Latest update November 21st, 2024 1:00 AM
Mar 04, 2010 Editorial
One of the fallouts of our system of governance that incorporates an institutionalised opposition is the encouragement to the latter to focus on identifying either the missteps of the government or on their inability to fix the various ailments that may afflict the body politic.
And that creates its own dilemma. From the days when the “body politic” was one and the same with the ruler, government is still identified with the country and the constant carping on the unfortunately creates the impression that the country is in a pathological state.
This is not to suggest that we as a society and a people do not have our share of problems. After two hundred years of slavery, eighty years of indentureship, decades of being a Crown Colony then exploited as a pawn in the machinations of the superpowers in their global Cold War, it would be surprising if we did not.
But in constantly describing us in pathological terms, the self fulfilling prophecy is created in the minds of our people that we ourselves are somehow incapable of severing the unremitting cycles of political convulsions that have kept us mired in poverty.

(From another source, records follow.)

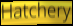
Hatchery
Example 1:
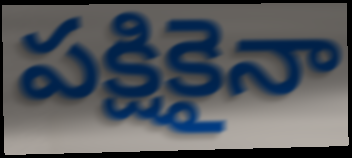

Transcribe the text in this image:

పక్షికైనా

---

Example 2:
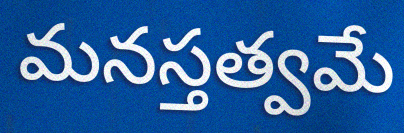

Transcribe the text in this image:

మనస్తత్వమే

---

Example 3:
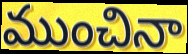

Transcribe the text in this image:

ముంచినా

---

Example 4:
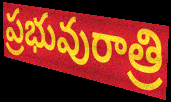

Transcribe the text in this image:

ప్రభువురాత్రి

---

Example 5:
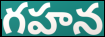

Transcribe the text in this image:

గహన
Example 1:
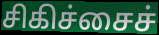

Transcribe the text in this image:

சிகிச்சைச்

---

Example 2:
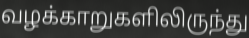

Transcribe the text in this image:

வழக்காறுகளிலிருந்து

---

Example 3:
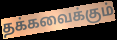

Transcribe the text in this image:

தக்கவைக்கும்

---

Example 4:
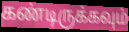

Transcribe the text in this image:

கண்டிருக்கவும்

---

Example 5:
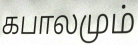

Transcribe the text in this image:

கபாலமும்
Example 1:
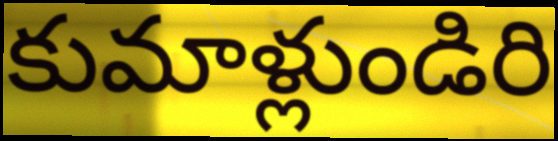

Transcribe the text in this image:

కుమాళ్లుండిరి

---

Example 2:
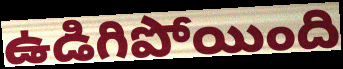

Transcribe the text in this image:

ఉడిగిపోయింది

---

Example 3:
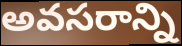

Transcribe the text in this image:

అవసరాన్ని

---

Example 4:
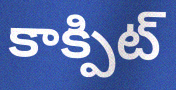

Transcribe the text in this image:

కాక్పిట్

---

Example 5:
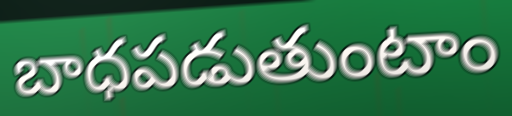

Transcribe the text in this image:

బాధపడుతుంటాం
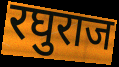
रघुराज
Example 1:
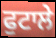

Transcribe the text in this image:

ਫੁਟਾਲੇ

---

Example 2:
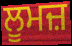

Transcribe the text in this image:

ਲੂਮਜ਼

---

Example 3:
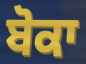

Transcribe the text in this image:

ਬੋਕਾ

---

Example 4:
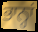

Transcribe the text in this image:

ਭਾਨ੍ਹਾਂ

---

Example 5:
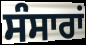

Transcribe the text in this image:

ਸੰਸਾਰਾਂ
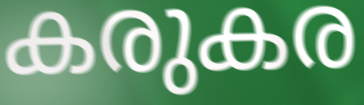
കരുകര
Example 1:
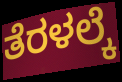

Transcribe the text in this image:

ತೆರಳಲ್ಕೆ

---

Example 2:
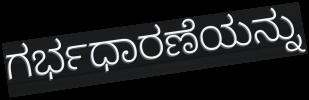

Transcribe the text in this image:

ಗರ್ಭಧಾರಣೆಯನ್ನು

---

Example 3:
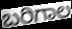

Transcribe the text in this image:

ಬರಿಗಾಲ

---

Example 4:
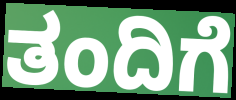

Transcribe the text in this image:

ತಂದಿಗೆ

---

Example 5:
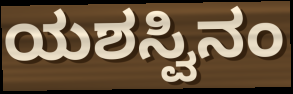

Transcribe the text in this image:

ಯಶಸ್ವಿನಂ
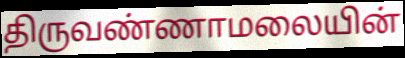
திருவண்ணாமலையின்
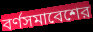
বর্ণসমাবেশের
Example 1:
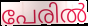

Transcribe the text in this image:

പേരിൽ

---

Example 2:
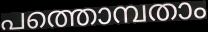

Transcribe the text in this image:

പത്തൊമ്പതാം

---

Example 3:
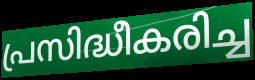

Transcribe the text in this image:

പ്രസിദ്ധീകരിച്ച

What is ironic is that the societal mind-set that the opposition is helping to foster is actually acting against their interest – which is to take the place of the present government at the helm in charge of the country’s affairs. A people that are convinced that they are somehow flawed do not have the self-confidence to make the radical break with a situation that might actually be holding them back. In our estimation, what is needed in Guyana today is an affirmation in our people that, as a matter of fact they are signally capable of engendering change precisely because of who they are.
Take the issue of poverty. The opinion shaping elites in politics and the media incessantly drum into our heads the message that Guyana is unremittingly stuck in the jaws of poverty so grinding that we are just a bunch of “starving guts”. But the reality is that the ordinary Guyanese citizen, by and large, has been able through dint of hard work, creativity and persistence been able to put food on the table through thick and thin.
They should be credited for this accomplishment. If it is to be asserted that the government is not doing enough to create the conditions for a higher standard of living (and this could always be asserted, even in the best of times) then such complaints have to be distinguished from the everyday heroic success of the ordinary man and woman.
Another feature of the proclivity towards the total-blame gamesmanship that dominates the intellectual and media discourse is its insistence on criticising dysfunctional symptoms rather than examine structural root causes that precipitate the said symptoms.
On the same focus on our internal poverty, very few critics for instance, have made the connections between the IMF/World Bank enforced restructuring of our economy and the performance of that economy which might have contributed to its underperformance and its diluted impact on poverty reduction.
Take also the criticism on “crony capitalism” that is high on the list of our alleged pathological condition and one that has supposedly kept us impoverished. The expression is tautological. If the economy were to be privatised as the IMF/World insisted – and all the politicians agreed vehemently with – did anyone expect that the corporations picking up the previously nationalised companies would not exploit the weak condition of the government after the collapse of our economy?
The question of the development of any third world country, enmeshed in the web of underdevelopment, cannot be severed from the question of the form of economic strategy that is being pursued. Each strategy will have its own consequences.
Yes we need a politics against corruption, graft and nepotism etc. But if we are ever to be free (or freer) of these ailments, politicians and all opinion shapers will have to practice a politics that empowers rather than stultifies the ordinary people and simultaneously present an alternative realistic plan to change the structural underpinnings of the status quo.